Instruction A: Can you turn the lines in the first block of records, from the line with "10+ years of" up to and including the line with "stands if that’s what it takes.", into a numbered list with blank lines dropped? Leave the pictures out of your answer.

Text for analysis:
==================================================

# Homework 3: Mining Data Streams

This notebook implements and evaluates the **TRIÈST-BASE** and **TRIÈST-IMPR** algorithms as described in the paper "TRIÈST: Counting Local and Global Triangles in Fully-Dynamic Streams with Fixed Memory Size."

## Dataset: Stanford Web Graph (`web-Stanford.txt`)

The experiment is run on the `web-Stanford` dataset.

> Nodes represent pages from Stanford University (stanford.edu) and directed edges represent hyperlinks between them. The data was collected in 2002.

**Note:** For this project, the directed edges are treated as undirected to form a graph for triangle counting.

==================================================

Instruction B: Could you reproduce, word for word, the part of the homework text running from "This notebook implements" up to and including "for triangle counting."?

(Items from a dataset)
==================================================

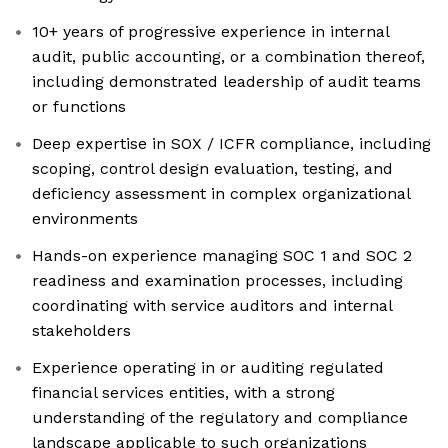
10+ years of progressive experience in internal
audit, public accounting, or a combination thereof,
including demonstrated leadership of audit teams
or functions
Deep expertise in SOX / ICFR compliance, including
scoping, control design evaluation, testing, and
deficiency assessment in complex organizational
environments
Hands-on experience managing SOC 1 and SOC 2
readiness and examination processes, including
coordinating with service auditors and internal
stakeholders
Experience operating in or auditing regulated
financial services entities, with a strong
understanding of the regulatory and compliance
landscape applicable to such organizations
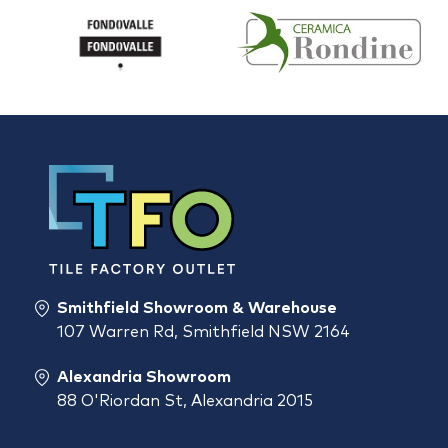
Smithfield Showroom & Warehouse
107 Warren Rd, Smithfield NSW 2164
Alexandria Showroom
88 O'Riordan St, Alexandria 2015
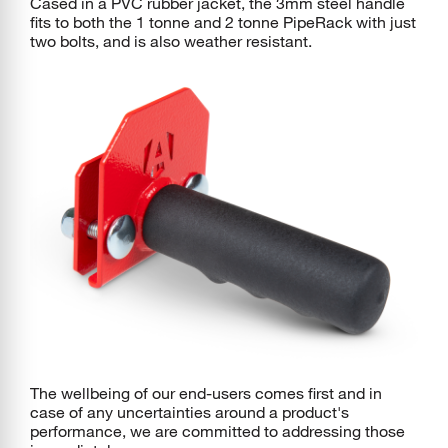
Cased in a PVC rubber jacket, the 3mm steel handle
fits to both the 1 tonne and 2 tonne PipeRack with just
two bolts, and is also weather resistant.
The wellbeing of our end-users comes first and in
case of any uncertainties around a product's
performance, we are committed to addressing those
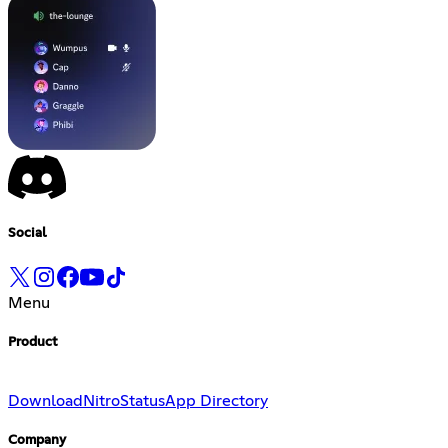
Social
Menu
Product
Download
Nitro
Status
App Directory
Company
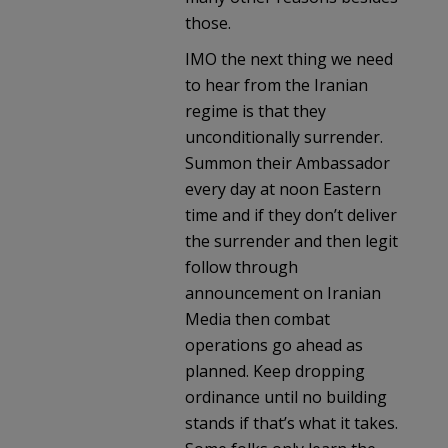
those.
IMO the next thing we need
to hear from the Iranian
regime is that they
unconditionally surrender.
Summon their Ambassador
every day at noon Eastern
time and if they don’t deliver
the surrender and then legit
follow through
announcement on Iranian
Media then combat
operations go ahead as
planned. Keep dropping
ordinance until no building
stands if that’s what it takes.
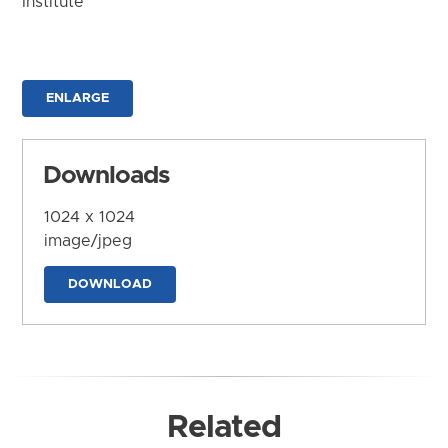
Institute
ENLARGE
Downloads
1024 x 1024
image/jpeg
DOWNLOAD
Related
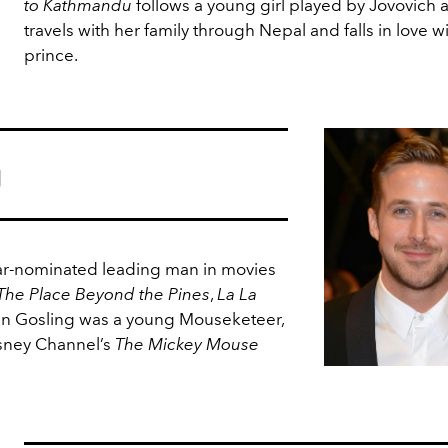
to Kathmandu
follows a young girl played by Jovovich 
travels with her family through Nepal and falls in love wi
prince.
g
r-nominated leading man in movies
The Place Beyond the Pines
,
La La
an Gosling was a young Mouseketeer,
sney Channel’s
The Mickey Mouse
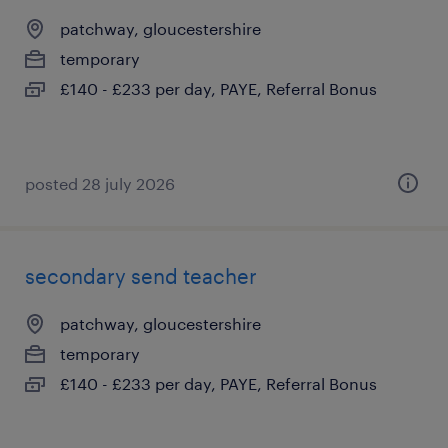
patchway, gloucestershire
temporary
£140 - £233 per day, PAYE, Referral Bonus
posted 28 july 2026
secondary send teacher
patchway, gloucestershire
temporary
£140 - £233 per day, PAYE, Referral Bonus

==================================================

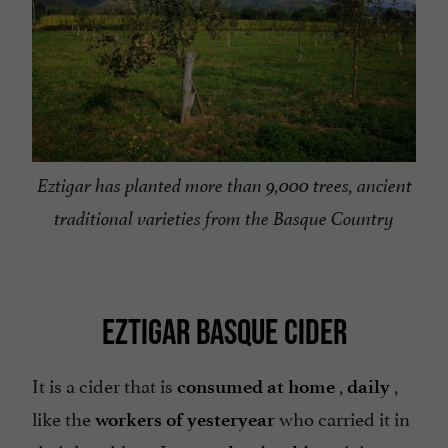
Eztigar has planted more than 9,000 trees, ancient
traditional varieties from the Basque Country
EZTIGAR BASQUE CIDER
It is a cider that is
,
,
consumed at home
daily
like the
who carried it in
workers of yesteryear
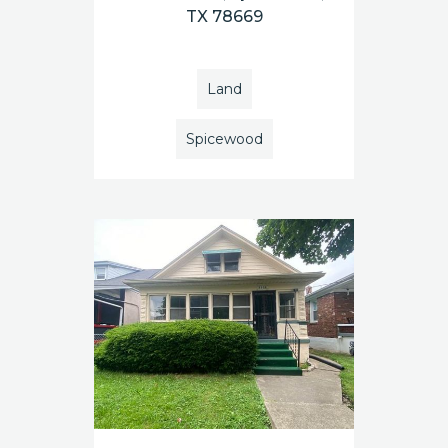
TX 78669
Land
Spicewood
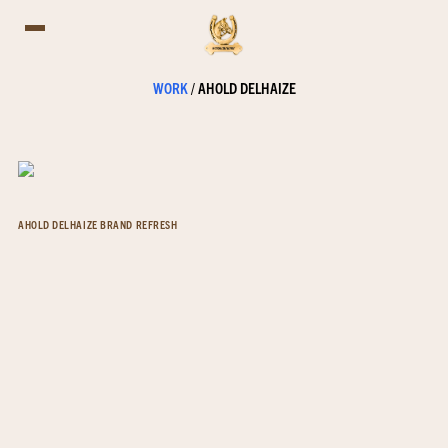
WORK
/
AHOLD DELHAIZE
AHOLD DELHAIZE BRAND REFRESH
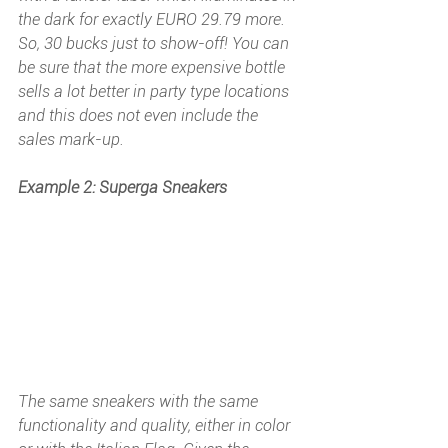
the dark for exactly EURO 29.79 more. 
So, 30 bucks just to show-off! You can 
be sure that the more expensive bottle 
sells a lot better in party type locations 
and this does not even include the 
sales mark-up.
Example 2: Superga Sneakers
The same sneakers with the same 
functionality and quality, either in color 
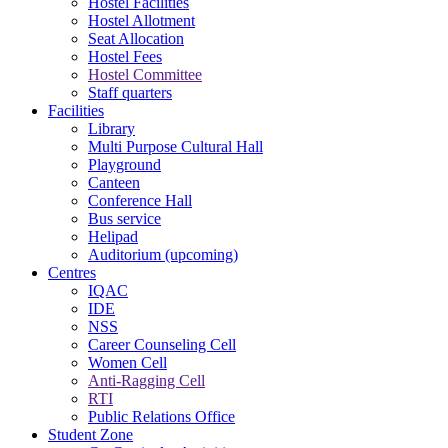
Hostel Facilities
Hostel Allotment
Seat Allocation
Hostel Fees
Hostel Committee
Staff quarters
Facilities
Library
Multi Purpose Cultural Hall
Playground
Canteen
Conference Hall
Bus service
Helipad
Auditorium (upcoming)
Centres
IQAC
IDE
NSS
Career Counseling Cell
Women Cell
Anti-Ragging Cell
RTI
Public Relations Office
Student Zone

==================================================

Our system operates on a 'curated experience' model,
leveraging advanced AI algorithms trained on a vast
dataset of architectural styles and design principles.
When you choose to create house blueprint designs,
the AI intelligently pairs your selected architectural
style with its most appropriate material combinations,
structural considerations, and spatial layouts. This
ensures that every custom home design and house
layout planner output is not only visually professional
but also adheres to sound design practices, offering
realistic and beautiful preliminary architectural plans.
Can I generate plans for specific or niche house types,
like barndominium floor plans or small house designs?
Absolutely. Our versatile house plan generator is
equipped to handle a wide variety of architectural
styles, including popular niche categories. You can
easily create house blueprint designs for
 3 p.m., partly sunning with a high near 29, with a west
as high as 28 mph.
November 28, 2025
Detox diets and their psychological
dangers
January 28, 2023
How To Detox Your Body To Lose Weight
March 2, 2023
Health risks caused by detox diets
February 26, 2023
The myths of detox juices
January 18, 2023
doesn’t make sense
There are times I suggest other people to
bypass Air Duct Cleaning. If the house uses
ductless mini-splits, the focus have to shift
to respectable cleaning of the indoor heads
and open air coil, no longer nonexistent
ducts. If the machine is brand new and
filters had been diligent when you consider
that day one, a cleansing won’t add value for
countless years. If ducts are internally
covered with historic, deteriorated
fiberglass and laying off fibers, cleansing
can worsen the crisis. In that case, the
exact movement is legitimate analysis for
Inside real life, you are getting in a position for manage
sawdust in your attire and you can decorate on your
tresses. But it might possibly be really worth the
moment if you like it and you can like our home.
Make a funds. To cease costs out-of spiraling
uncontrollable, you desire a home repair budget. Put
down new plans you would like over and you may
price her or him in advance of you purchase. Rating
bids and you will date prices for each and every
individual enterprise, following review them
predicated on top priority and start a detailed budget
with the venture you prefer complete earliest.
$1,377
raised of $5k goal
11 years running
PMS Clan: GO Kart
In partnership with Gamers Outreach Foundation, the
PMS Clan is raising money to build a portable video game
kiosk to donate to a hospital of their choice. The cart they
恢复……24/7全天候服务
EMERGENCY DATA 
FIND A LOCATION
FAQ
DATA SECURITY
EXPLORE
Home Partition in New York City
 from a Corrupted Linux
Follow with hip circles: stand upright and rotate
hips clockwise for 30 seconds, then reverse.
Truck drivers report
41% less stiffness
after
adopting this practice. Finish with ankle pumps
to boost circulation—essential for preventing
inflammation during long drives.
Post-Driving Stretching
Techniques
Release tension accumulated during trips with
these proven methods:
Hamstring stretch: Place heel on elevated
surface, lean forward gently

==================================================

Answer A:
1. 10+ years of progressive experience in internal
2. audit, public accounting, or a combination thereof,
3. including demonstrated leadership of audit teams
4. or functions
5. Deep expertise in SOX / ICFR compliance, including
6. scoping, control design evaluation, testing, and
7. deficiency assessment in complex organizational
8. environments
9. Hands-on experience managing SOC 1 and SOC 2
10. readiness and examination processes, including
11. coordinating with service auditors and internal
12. stakeholders
13. Experience operating in or auditing regulated
14. financial services entities, with a strong
15. understanding of the regulatory and compliance
16. landscape applicable to such organizations
17. Smithfield Showroom & Warehouse
18. 107 Warren Rd, Smithfield NSW 2164
19. Alexandria Showroom
20. 88 O'Riordan St, Alexandria 2015
21. Cased in a PVC rubber jacket, the 3mm steel handle
22. fits to both the 1 tonne and 2 tonne PipeRack with just
23. two bolts, and is also weather resistant.
24. The wellbeing of our end-users comes first and in
25. case of any uncertainties around a product's
26. performance, we are committed to addressing those
27. Social
28. Menu
29. Product
30. Download
31. Nitro
32. Status
33. App Directory
34. Company
35. those.
36. IMO the next thing we need
37. to hear from the Iranian
38. regime is that they
39. unconditionally surrender.
40. Summon their Ambassador
41. every day at noon Eastern
42. time and if they don’t deliver
43. the surrender and then legit
44. follow through
45. announcement on Iranian
46. Media then combat
47. operations go ahead as
48. planned. Keep dropping
49. ordinance until no building
50. stands if that’s what it takes.

Answer B:
This notebook implements and evaluates the **TRIÈST-BASE** and **TRIÈST-IMPR** algorithms as described in the paper "TRIÈST: Counting Local and Global Triangles in Fully-Dynamic Streams with Fixed Memory Size."

## Dataset: Stanford Web Graph (`web-Stanford.txt`)

The experiment is run on the `web-Stanford` dataset.

> Nodes represent pages from Stanford University (stanford.edu) and directed edges represent hyperlinks between them. The data was collected in 2002.

**Note:** For this project, the directed edges are treated as undirected to form a graph for triangle counting.